[DATA TO PROCESS]

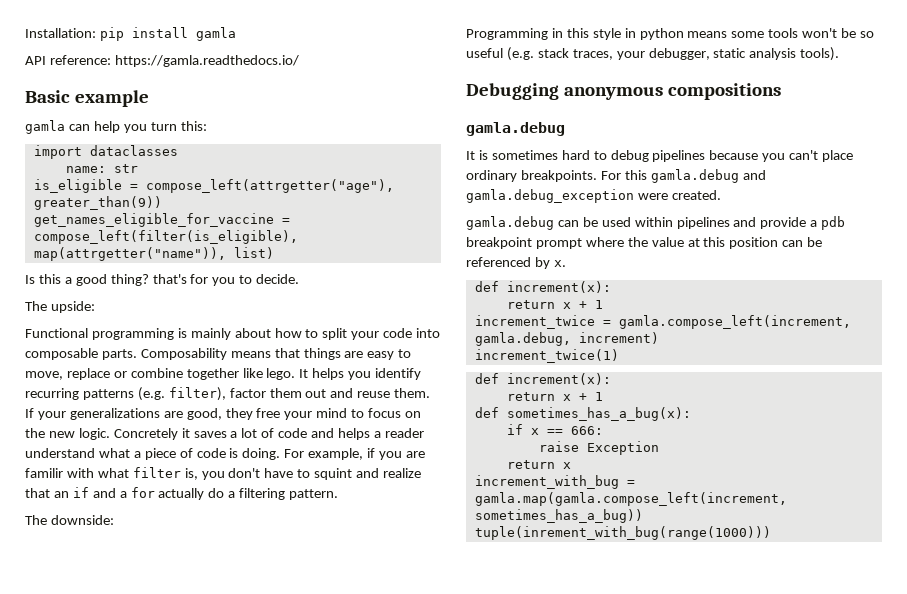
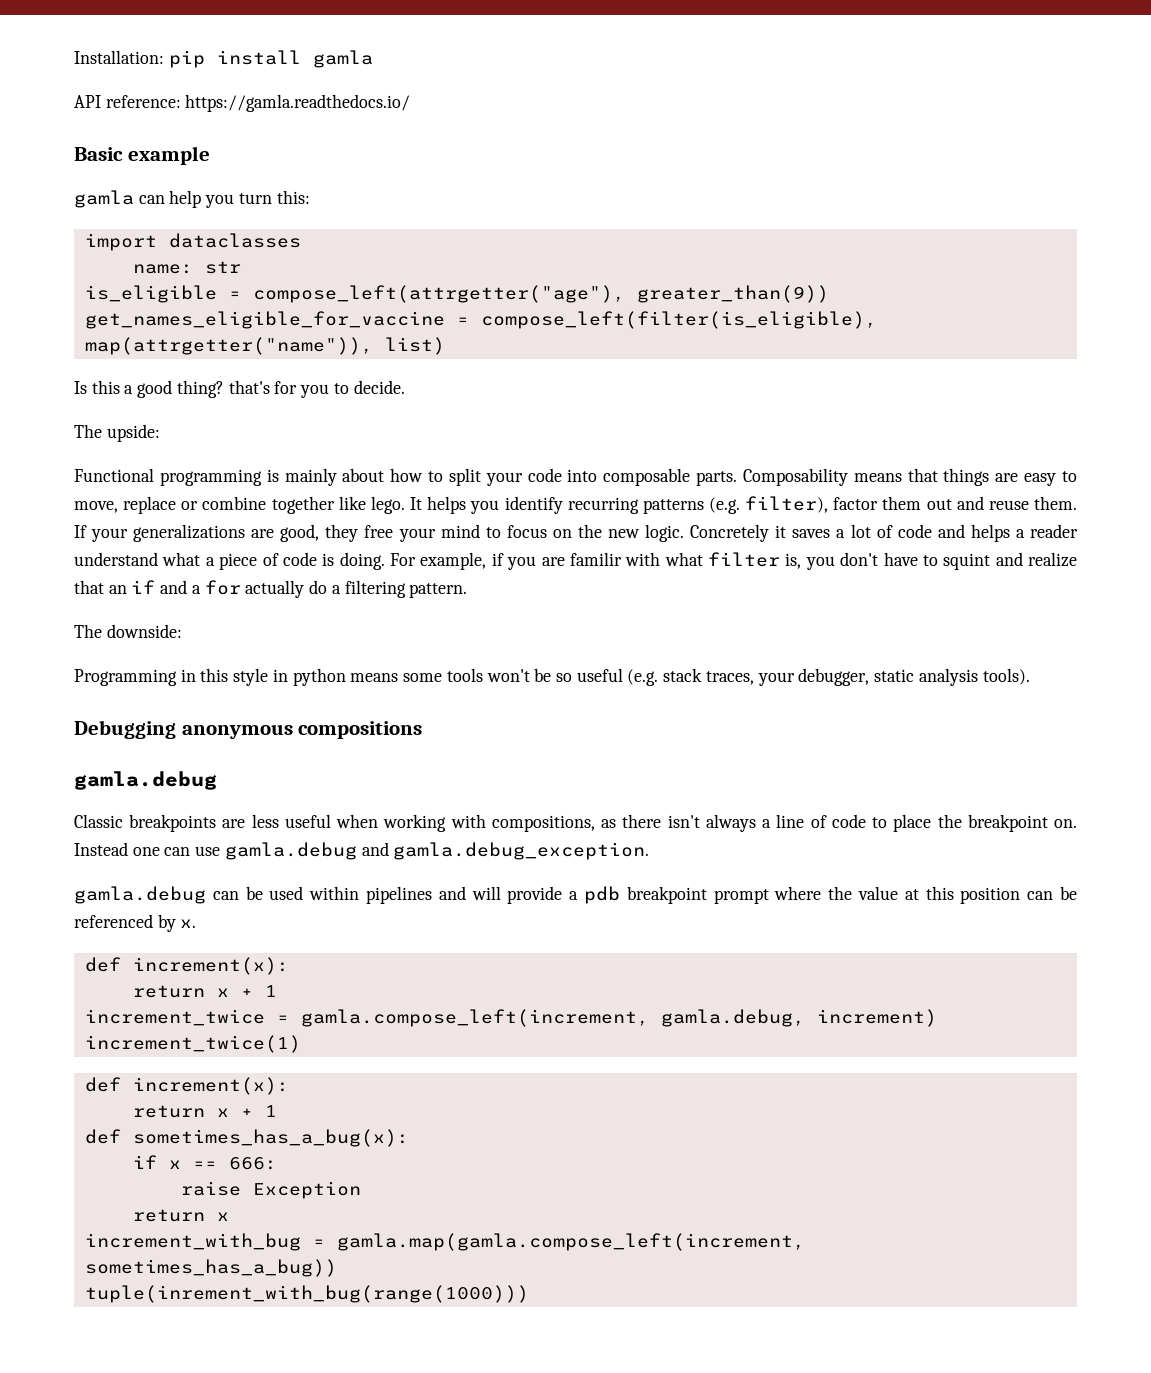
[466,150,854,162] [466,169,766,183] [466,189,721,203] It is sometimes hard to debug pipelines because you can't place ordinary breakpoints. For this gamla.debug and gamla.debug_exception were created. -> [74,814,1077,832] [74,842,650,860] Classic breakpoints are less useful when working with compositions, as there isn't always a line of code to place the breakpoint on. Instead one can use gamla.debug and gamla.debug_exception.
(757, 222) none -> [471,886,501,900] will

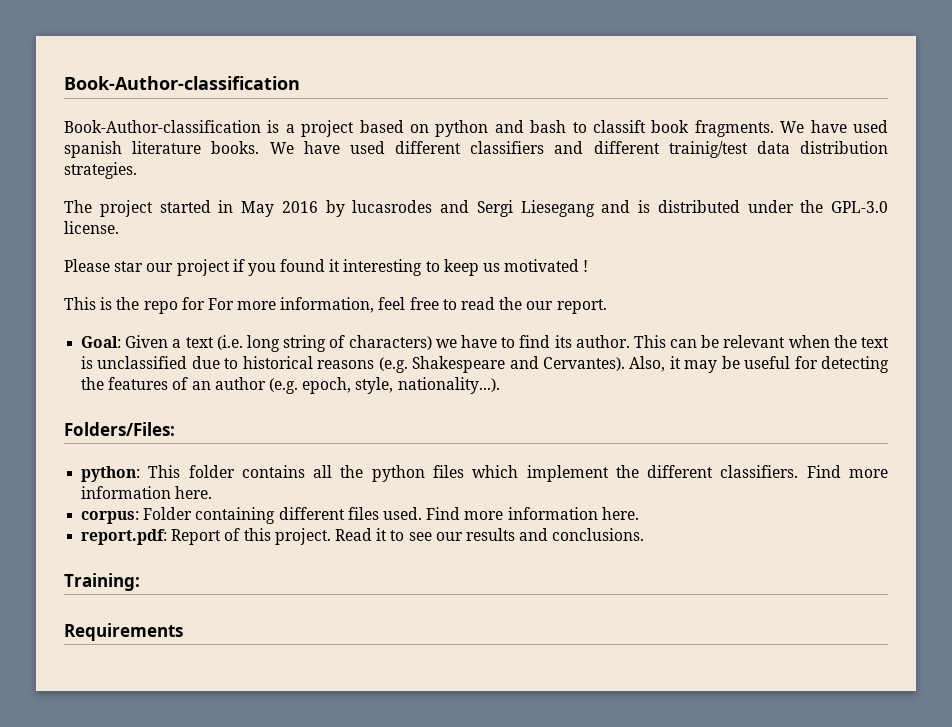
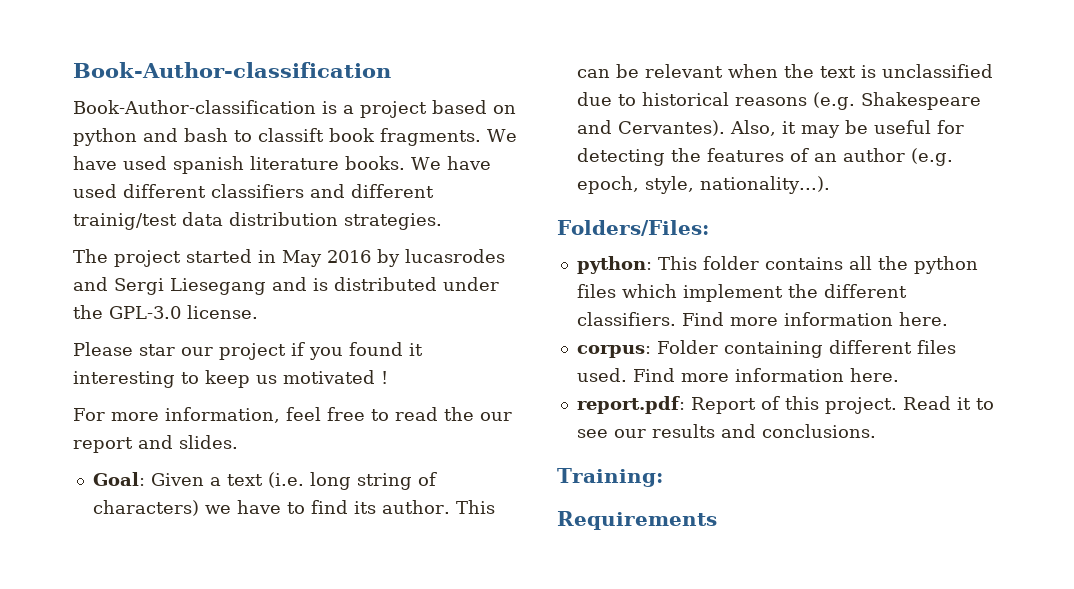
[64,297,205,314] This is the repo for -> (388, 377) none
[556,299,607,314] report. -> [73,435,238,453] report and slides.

[/DATA TO PROCESS]
[DATA TO PROCESS]

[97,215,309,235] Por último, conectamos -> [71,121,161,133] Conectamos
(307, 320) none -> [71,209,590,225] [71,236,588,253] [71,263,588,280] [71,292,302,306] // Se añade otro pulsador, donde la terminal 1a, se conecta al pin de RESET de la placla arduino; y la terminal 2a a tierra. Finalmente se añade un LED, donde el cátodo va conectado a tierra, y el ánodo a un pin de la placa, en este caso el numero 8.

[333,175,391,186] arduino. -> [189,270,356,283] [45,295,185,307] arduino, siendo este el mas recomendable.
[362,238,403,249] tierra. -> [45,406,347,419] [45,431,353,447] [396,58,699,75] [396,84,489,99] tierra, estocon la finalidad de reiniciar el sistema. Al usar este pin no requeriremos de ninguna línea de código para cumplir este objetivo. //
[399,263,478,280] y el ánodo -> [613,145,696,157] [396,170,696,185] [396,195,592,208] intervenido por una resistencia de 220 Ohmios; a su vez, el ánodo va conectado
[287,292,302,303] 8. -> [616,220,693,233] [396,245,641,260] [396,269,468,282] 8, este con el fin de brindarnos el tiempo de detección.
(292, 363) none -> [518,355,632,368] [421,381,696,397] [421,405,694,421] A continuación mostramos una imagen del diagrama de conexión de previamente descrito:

[/DATA TO PROCESS]

[TASK DIRECTIONS] For this exercise, return exactly the lines above from the line with "[466,150,854,162] [466,169,766,183] [466,189,721,203]" through the line with "[556,299,607,314] report. ->", both included. Do not copy the pictures.

[RESULT BELOW]
[466,150,854,162] [466,169,766,183] [466,189,721,203] It is sometimes hard to debug pipelines because you can't place ordinary breakpoints. For this gamla.debug and gamla.debug_exception were created. -> [74,814,1077,832] [74,842,650,860] Classic breakpoints are less useful when working with compositions, as there isn't always a line of code to place the breakpoint on. Instead one can use gamla.debug and gamla.debug_exception.
(757, 222) none -> [471,886,501,900] will

[64,297,205,314] This is the repo for -> (388, 377) none
[556,299,607,314] report. -> [73,435,238,453] report and slides.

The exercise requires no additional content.